In Figure 7 and Figure 8, some small oscillations were observed, which may be a result of the drone’s structural vibrations after the impact. From Figure 7, it can be seen that the drone was able to rotate itself away from the effect after collision detection. From Figure 8, it can also be seen that the drone stabilized its yaw motion after the collision within 0.2 s. Snapshots of Trial #5 are shown in Figure 9, illustrating the collision detection and drone recovery process. In this trial, the total time for drone recovery was approximately 0.6 s. The flight control mode switched to ‘Offboard Mode’ 0.08 s after the impact, taking about 0.3 s to reach its desired attitude and another 0.14 s for stabilization.

In the flight test with aggressive maneuver, the magnitude of the measured and expected horizontal acceleration, and the difference with the magnitude of the expected horizontal acceleration, $‖a_{IM{U}_{xy}}‖$, $‖a_{e_{xy}}‖$, and $‖∆a_{xy}‖$, are plotted in Figure 10.

The experimental results demonstrated that the drone could successfully detect and recover from collisions using the proposed approaches. The recovery controller effectively reoriented the drone and stabilized it after the impact. It is also demonstrated that the proposed detection method can distinguish between collisions and aggressive flight maneuvers.

5. Conclusions

This paper proposed a drone collision detection method based on onboard IMU data and a recovery control strategy using a gain scheduling technique. The proposed collision detection method compares the calculated attitudes with the measurements from the IMU to determine if a collision occurs. When a collision is detected, a collision characterization approach was developed to characterize it, and a gain scheduling-based recovery controller was implemented for the recovery control. The proposed methods can effectively detect a drone collision and bring the drone back to a stable, upright flying condition after colliding with a vertical wall. A comparison study was performed in simulation under two scenarios, in terms of vertical wall colliding and glancing impacts. In both scenarios, the proposed detection strategy outperformed the existing method in terms of success rate of detection. Physical experiments were also conducted to validate the proposed obstacle detection and recovery control approaches. The experimental results demonstrated that the proposed approaches could detect the obstacle collision and recover itself from the collisions within 0.8 s. Furthermore, the dynamically adjusted thresholds used in the proposed collision detection method allow the drone to distinguish obstacle collisions from aggressive maneuvers, which is crucial for such operational scenarios as require rapid direction changes.

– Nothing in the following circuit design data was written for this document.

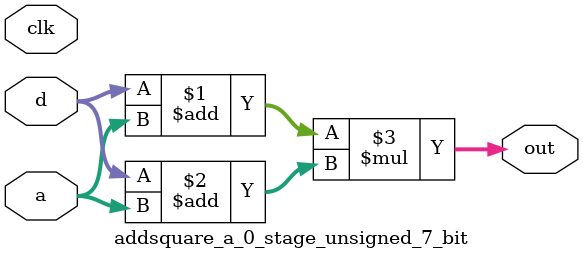
<source format=sv>
(* use_dsp = "yes" *) module addsquare_a_0_stage_unsigned_7_bit(
	input  [6:0] a,
	input  [6:0] d,
	output [6:0] out,
	input clk);

	assign out = (d + a) * (d + a);
endmodule

</source>
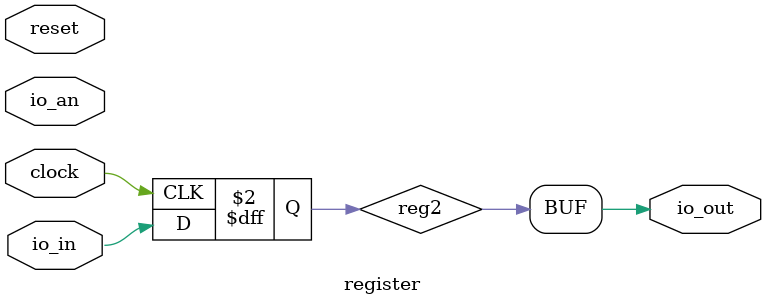
<source format=v>
module register(
  input   clock,
  input   reset,
  input   io_in,
  input   io_an,
  output  io_out
);
`ifdef RANDOMIZE_REG_INIT
  reg [31:0] _RAND_0;
`endif // RANDOMIZE_REG_INIT
  reg  reg2; // @[register.scala 15:18]
  assign io_out = reg2; // @[register.scala 17:10]
  always @(posedge clock) begin
    reg2 <= io_in; // @[register.scala 16:8]
  end
// Register and memory initialization
`ifdef RANDOMIZE_GARBAGE_ASSIGN
`define RANDOMIZE
`endif
`ifdef RANDOMIZE_INVALID_ASSIGN
`define RANDOMIZE
`endif
`ifdef RANDOMIZE_REG_INIT
`define RANDOMIZE
`endif
`ifdef RANDOMIZE_MEM_INIT
`define RANDOMIZE
`endif
`ifndef RANDOM
`define RANDOM $random
`endif
`ifdef RANDOMIZE_MEM_INIT
  integer initvar;
`endif
`ifndef SYNTHESIS
`ifdef FIRRTL_BEFORE_INITIAL
`FIRRTL_BEFORE_INITIAL
`endif
initial begin
  `ifdef RANDOMIZE
    `ifdef INIT_RANDOM
      `INIT_RANDOM
    `endif
    `ifndef VERILATOR
      `ifdef RANDOMIZE_DELAY
        #`RANDOMIZE_DELAY begin end
      `else
        #0.002 begin end
      `endif
    `endif
`ifdef RANDOMIZE_REG_INIT
  _RAND_0 = {1{`RANDOM}};
  reg2 = _RAND_0[0:0];
`endif // RANDOMIZE_REG_INIT
  `endif // RANDOMIZE
end // initial
`ifdef FIRRTL_AFTER_INITIAL
`FIRRTL_AFTER_INITIAL
`endif
`endif // SYNTHESIS
endmodule

</source>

In our future research, the proposed drone collision detection and recovery control strategy will be extended to various scenarios, including detection and recovery from collisions with horizontal obstacles. The proposed collision detection and recovery control approaches can only work on the condition that there are no sensor failures or structural damages. Generalization of the proposed approaches to relax these conditions will form an important part of our future research. Furthermore, we will continue to investigate and improve our proposed approaches to improve overall performance and test them with different kinds of drones in various environments.